MATERIAL FOR THIS TASK START

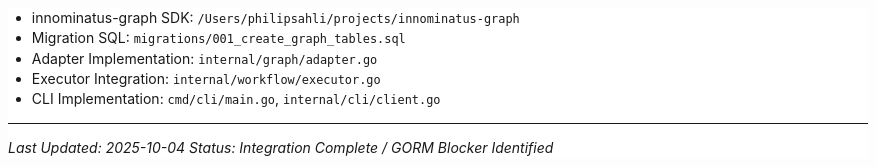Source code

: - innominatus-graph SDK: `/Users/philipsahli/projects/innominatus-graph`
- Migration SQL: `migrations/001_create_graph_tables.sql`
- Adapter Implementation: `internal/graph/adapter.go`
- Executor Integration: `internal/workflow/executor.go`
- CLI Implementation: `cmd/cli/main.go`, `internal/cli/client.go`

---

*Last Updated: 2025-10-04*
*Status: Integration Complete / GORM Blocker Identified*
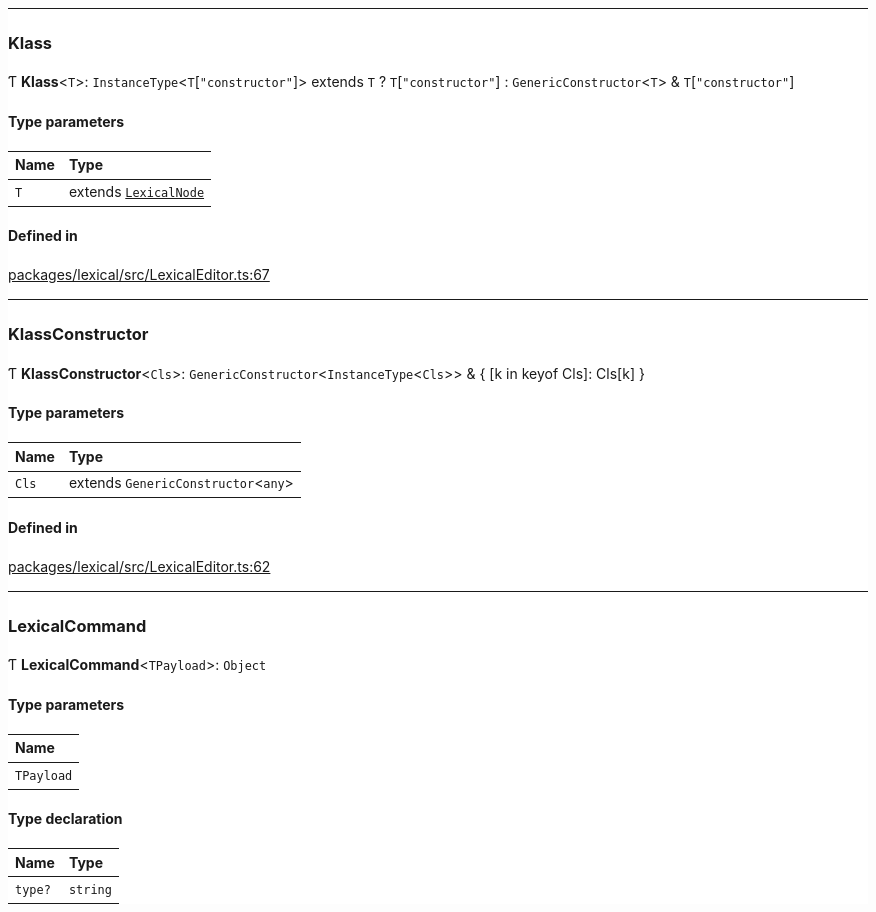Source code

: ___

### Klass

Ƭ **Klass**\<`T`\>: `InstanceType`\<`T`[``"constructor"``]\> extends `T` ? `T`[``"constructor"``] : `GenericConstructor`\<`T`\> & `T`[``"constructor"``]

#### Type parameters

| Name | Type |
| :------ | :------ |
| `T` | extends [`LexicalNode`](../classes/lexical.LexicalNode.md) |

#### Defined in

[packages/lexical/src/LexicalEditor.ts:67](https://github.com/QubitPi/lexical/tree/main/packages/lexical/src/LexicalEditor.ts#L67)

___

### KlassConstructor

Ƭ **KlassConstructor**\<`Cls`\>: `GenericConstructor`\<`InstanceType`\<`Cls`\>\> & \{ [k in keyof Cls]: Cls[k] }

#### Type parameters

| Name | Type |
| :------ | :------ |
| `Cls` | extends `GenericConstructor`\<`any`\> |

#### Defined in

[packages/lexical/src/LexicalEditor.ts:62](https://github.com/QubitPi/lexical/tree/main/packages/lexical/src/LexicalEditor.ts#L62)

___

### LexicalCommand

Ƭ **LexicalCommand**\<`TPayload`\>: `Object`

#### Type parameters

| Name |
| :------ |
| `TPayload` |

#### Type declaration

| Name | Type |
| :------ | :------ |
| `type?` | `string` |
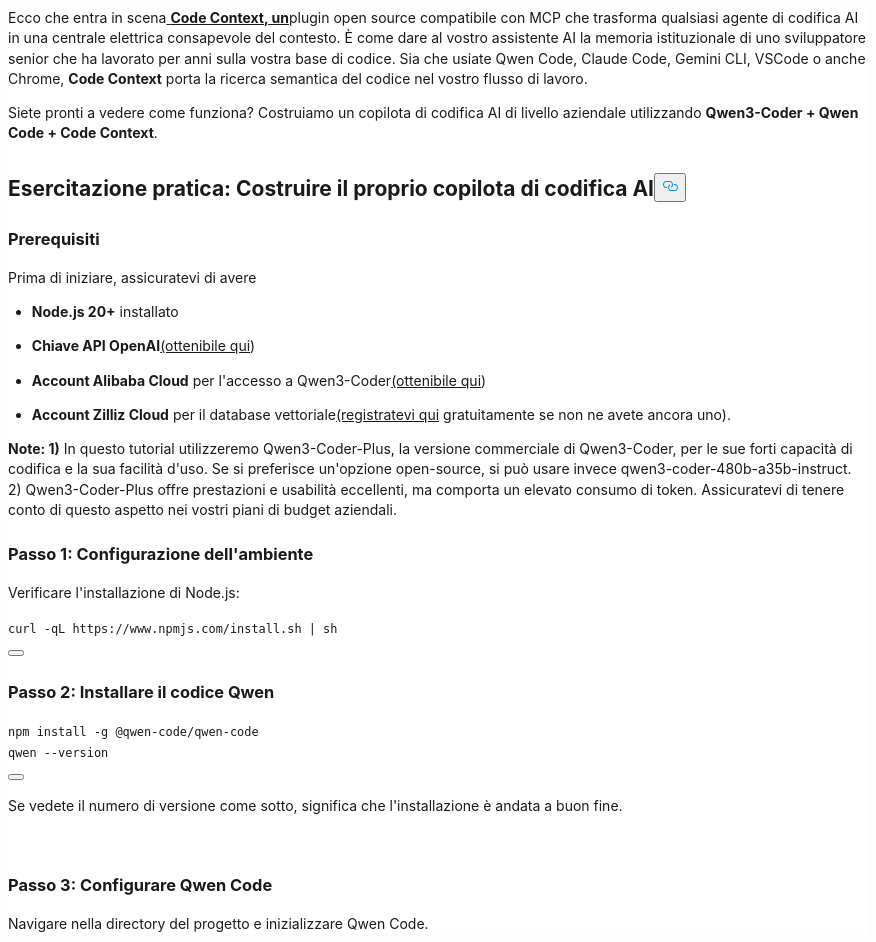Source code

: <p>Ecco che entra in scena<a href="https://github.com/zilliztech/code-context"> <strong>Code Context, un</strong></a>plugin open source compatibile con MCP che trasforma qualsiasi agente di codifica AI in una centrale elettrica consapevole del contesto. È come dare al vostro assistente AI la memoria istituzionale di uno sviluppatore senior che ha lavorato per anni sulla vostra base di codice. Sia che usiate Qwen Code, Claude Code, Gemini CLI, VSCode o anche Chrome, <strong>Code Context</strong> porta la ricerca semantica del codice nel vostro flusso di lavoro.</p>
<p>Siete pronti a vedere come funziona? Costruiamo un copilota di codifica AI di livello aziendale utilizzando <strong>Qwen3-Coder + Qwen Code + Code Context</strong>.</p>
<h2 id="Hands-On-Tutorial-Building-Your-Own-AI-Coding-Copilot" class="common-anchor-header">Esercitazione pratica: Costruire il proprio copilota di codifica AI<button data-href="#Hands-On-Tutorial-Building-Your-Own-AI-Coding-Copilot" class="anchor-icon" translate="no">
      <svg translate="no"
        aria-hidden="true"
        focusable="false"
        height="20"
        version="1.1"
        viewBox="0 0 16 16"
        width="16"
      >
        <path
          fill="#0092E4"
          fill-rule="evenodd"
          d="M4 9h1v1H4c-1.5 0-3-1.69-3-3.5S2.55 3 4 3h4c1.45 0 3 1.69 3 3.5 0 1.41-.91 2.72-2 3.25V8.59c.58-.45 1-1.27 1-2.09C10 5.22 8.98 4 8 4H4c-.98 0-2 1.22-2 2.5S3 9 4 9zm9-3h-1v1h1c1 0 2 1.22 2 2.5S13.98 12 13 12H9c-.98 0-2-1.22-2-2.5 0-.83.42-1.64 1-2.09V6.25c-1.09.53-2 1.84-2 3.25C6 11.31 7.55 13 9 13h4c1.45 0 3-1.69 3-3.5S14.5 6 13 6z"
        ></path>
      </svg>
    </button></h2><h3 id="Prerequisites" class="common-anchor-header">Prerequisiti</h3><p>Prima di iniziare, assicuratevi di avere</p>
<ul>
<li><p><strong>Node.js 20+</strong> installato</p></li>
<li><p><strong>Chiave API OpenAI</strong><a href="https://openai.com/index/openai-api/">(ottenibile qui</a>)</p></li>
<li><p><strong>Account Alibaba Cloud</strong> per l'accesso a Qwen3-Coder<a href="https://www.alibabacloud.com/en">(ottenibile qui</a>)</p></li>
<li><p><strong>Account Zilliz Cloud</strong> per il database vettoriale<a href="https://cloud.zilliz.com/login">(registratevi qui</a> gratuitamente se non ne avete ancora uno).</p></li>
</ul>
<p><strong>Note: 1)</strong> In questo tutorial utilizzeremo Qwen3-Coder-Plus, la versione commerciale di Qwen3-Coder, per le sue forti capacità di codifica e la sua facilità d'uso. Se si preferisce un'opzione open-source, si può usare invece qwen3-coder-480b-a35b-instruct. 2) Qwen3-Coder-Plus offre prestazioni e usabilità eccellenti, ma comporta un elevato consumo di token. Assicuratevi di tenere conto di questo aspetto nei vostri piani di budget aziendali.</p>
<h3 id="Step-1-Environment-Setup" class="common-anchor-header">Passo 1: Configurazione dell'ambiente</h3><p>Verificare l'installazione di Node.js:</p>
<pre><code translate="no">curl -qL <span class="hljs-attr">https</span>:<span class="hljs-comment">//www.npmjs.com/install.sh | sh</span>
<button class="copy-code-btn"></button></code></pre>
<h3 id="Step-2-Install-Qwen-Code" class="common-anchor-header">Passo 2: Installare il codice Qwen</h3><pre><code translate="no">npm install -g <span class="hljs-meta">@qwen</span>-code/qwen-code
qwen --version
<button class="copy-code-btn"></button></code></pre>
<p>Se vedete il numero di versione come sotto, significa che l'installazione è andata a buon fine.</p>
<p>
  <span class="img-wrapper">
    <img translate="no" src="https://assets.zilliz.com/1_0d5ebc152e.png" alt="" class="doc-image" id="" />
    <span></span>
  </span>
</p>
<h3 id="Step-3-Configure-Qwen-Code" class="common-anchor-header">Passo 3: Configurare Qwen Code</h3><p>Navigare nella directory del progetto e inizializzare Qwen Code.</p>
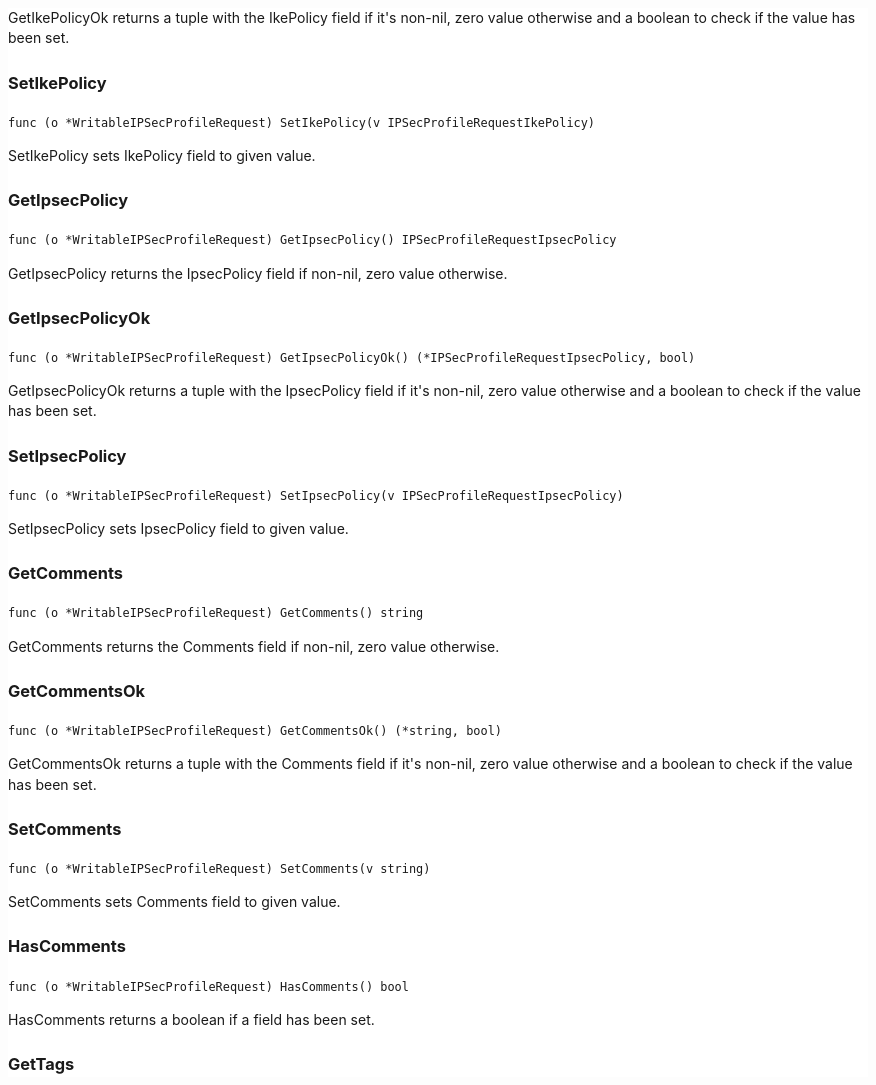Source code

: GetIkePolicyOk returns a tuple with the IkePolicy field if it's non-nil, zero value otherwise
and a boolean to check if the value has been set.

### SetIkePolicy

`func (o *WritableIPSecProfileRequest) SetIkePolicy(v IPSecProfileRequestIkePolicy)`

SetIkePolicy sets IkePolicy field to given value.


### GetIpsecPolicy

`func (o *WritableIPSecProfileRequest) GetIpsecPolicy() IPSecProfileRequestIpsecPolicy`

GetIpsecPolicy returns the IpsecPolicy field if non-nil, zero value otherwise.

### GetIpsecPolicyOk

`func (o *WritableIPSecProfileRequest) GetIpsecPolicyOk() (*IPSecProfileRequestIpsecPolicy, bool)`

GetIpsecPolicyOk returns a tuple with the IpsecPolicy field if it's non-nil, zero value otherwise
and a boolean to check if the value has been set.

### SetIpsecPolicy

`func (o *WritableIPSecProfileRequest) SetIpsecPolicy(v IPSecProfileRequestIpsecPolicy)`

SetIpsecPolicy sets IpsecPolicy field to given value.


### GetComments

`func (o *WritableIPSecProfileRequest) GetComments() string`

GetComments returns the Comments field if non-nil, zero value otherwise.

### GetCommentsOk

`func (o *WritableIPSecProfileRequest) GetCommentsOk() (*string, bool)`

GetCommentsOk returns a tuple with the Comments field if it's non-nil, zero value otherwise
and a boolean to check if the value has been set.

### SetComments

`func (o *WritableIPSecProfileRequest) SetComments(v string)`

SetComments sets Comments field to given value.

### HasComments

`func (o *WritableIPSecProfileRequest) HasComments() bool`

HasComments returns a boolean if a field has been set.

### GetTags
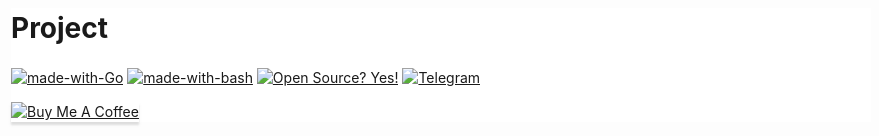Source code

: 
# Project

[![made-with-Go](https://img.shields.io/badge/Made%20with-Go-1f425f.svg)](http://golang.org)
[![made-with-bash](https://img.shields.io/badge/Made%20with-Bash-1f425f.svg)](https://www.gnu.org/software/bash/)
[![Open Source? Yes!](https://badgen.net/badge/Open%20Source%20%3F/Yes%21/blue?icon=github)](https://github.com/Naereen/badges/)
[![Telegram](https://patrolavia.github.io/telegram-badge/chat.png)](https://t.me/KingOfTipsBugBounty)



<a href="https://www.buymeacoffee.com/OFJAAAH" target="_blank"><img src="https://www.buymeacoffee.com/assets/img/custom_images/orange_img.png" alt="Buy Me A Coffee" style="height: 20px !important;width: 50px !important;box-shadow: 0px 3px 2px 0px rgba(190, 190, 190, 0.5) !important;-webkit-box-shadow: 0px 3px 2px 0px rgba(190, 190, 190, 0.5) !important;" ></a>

MATERIAL FOR THIS TASK END

ASSIGNED TASK.
Can you transcribe the lines above, from the line with "IkePolicy field if it's non-nil, zero value otherwise" to the line with "### HasComments", reproducing each one character for character?

ANSWER TO THIS EXERCISE.
: GetIkePolicyOk returns a tuple with the IkePolicy field if it's non-nil, zero value otherwise
and a boolean to check if the value has been set.

### SetIkePolicy

`func (o *WritableIPSecProfileRequest) SetIkePolicy(v IPSecProfileRequestIkePolicy)`

SetIkePolicy sets IkePolicy field to given value.


### GetIpsecPolicy

`func (o *WritableIPSecProfileRequest) GetIpsecPolicy() IPSecProfileRequestIpsecPolicy`

GetIpsecPolicy returns the IpsecPolicy field if non-nil, zero value otherwise.

### GetIpsecPolicyOk

`func (o *WritableIPSecProfileRequest) GetIpsecPolicyOk() (*IPSecProfileRequestIpsecPolicy, bool)`

GetIpsecPolicyOk returns a tuple with the IpsecPolicy field if it's non-nil, zero value otherwise
and a boolean to check if the value has been set.

### SetIpsecPolicy

`func (o *WritableIPSecProfileRequest) SetIpsecPolicy(v IPSecProfileRequestIpsecPolicy)`

SetIpsecPolicy sets IpsecPolicy field to given value.


### GetComments

`func (o *WritableIPSecProfileRequest) GetComments() string`

GetComments returns the Comments field if non-nil, zero value otherwise.

### GetCommentsOk

`func (o *WritableIPSecProfileRequest) GetCommentsOk() (*string, bool)`

GetCommentsOk returns a tuple with the Comments field if it's non-nil, zero value otherwise
and a boolean to check if the value has been set.

### SetComments

`func (o *WritableIPSecProfileRequest) SetComments(v string)`

SetComments sets Comments field to given value.

### HasComments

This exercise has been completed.